5 practical tips for parents of toddlers that won’t stay in bed

Teaching toddlers to fall asleep themselves is an important part of their development. However, teaching children to stay in bed and fall asleep on their own at the age of 2-3 years can be a challenge.

Here are some effective strategies and tips to help your toddler develop good sleep habits.

Children thrive on routines, especially at bedtime. A consistent routine can include a bath, reading a bedtime story, and a quiet time in bed.

This helps the child calm down and understand that it is soon time to sleep.

Choose activities that signal that it’s time to sleep, such as brushing your teeth and putting on pajamas. Include relaxing activities such as a listening to a soothing story audiobook together.

Be consistent with bedtime, even on weekends, to help your child’s internal clock adjust.

my toddler won't stay in bed

Ensure that the child’s bedroom is quiet, dark, and at a comfortable temperature. Use sound machines or soothing music if it helps the child to relax.

Use blackout curtains and consider a sound machine to create a quiet and dark environment.

Make sure the child’s bed and bedding are comfortable. A favorite stuffed animal or a special blanket can provide extra security.

Encourage independence during the day. Let the child practice being alone for short periods of time, which can make it easier to be alone at bedtime.

Give your child time to play alone in their room during the day to build comfort with being alone.

Encourage your toddler to dress himself and help with small tasks, which strengthens independence.

A toddler who has pent-up energy is less likely to sleep well. Ensure your child is getting plenty of physical activity during the day. Not only is this important for their overall health, but it can also help them fall asleep faster and stay asleep longer.

Toddler won't stay in bed at bedtime

For children who struggle with the transition to sleeping alone, consider gradual adjustments.

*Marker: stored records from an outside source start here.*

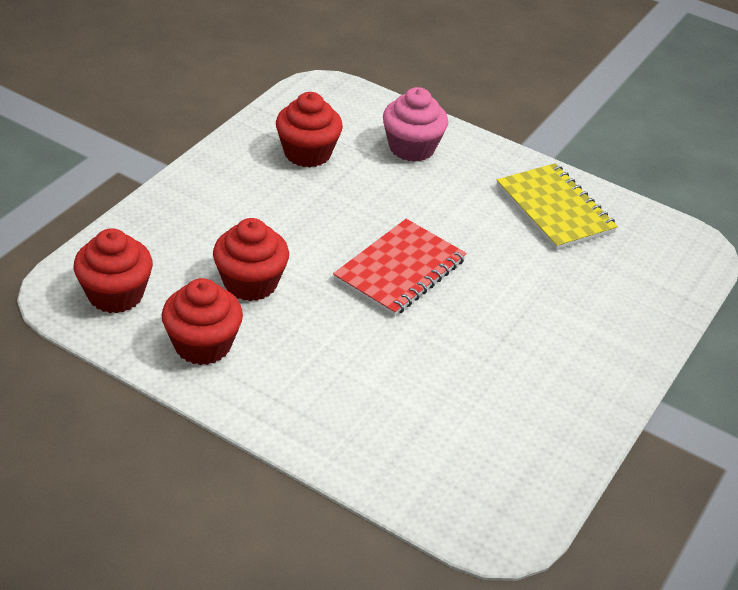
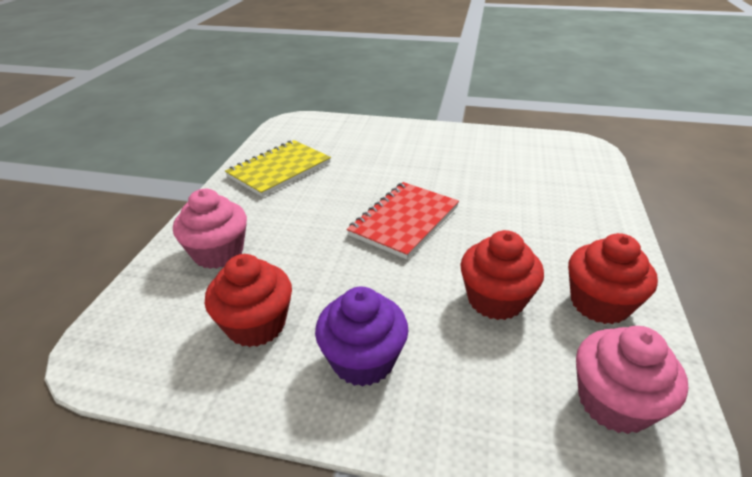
camera: 105 degrees left, 5 degrees down
red cupcake [73,228,153,313] -> pink cupcake [576,326,688,434]
red notebook [333,219,467,317] -> red notebook turned 75 degrees counterclockwise [347,182,459,259]
none -> purple cupcake [315,287,408,387]

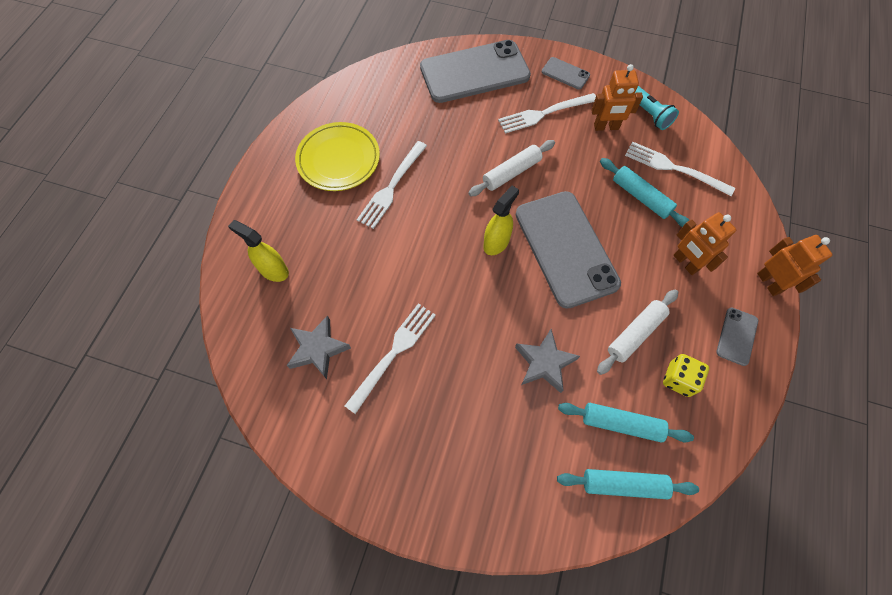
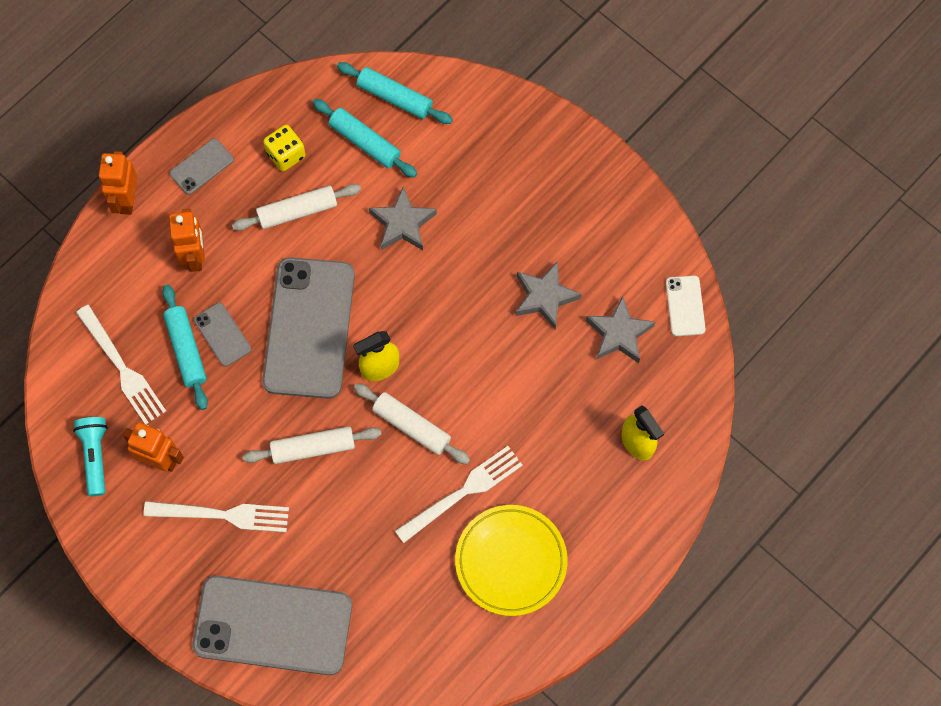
camera: 155 degrees left, 5 degrees up
white fork [345,303,436,414] -> grey star [515,261,582,329]
grey phone [542,57,590,90] -> grey phone moved to [194,303,251,367]
none -> white rolling pin [354,383,470,464]
none -> white phone [666,276,706,336]

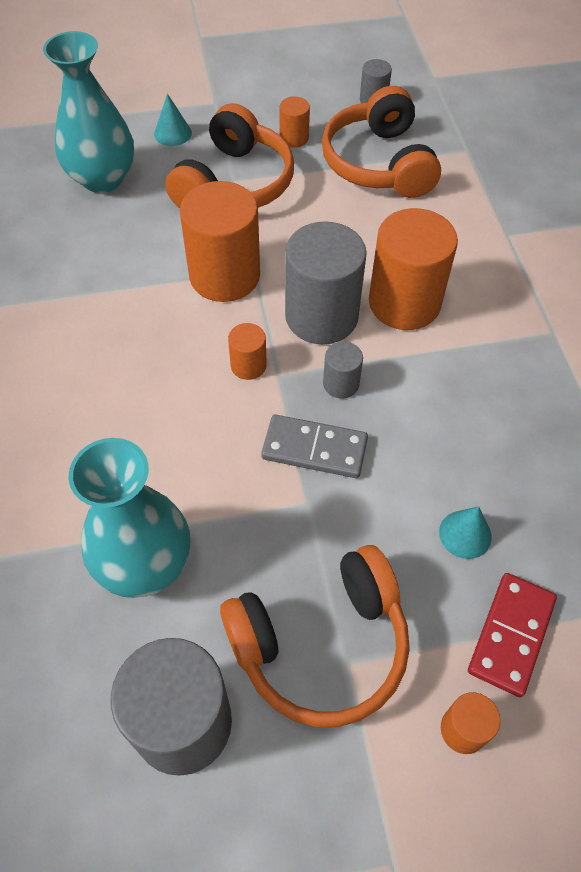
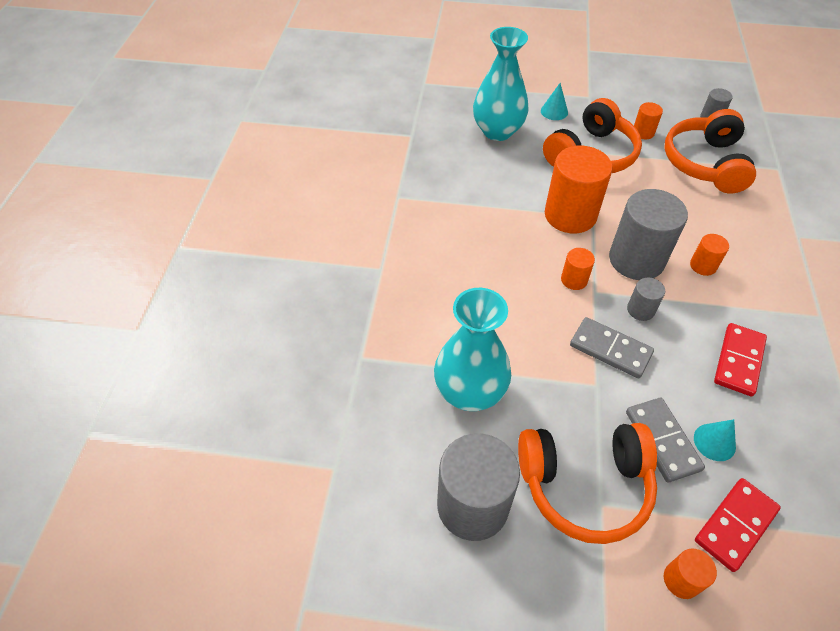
camera: 20 degrees right, 5 degrees down
orange cylinder [369,208,458,330] -> orange cylinder [690,234,729,276], size x0.47
none -> grey domino [626,398,705,483]
none -> red domino [714,323,767,397]

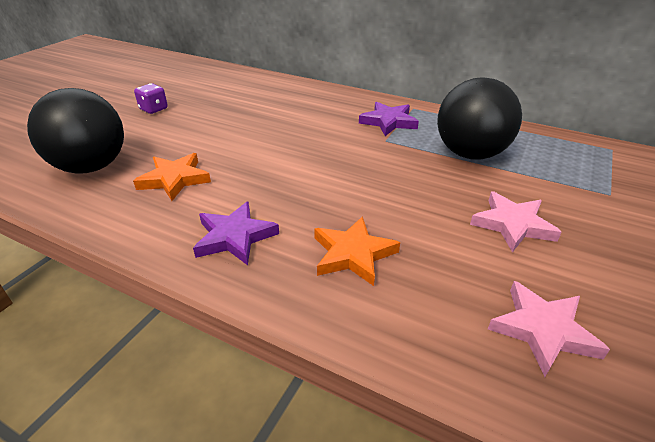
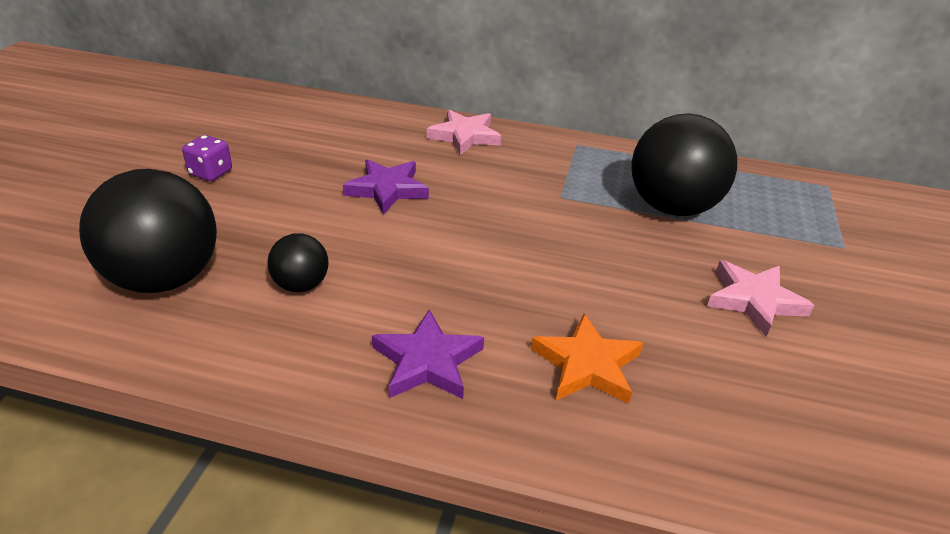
camera: 15 degrees left, 0 degrees up
orange star [133,153,211,201] -> black ball [267,234,329,292]
purple star [359,102,419,136] -> purple star moved to [343,159,429,215]
pink star [488,281,610,377] -> pink star moved to [427,110,501,155]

Start by sitting near their bed until they fall asleep, then progressively move further away each night until you’re out of the room. This can help ease the transition and reduce their anxiety about being alone

You can also gradually reduce your presence as your toddler falls asleep, but continue to provide reassurance by saying goodnight and promising that you are close.

Talk to the child about the importance of good sleep and be sensitive to their feelings and fears.

Dealing with a toddler who keeps getting out of bed can be challenging, but it’s a common issue that many parents face.

By establishing a consistent routine, creating a comfortable environment, addressing any fears, setting clear limits, and being patient, you can help your toddler learn to stay in bed and enjoy a full night’s sleep.

Remember that every small step forward is a success.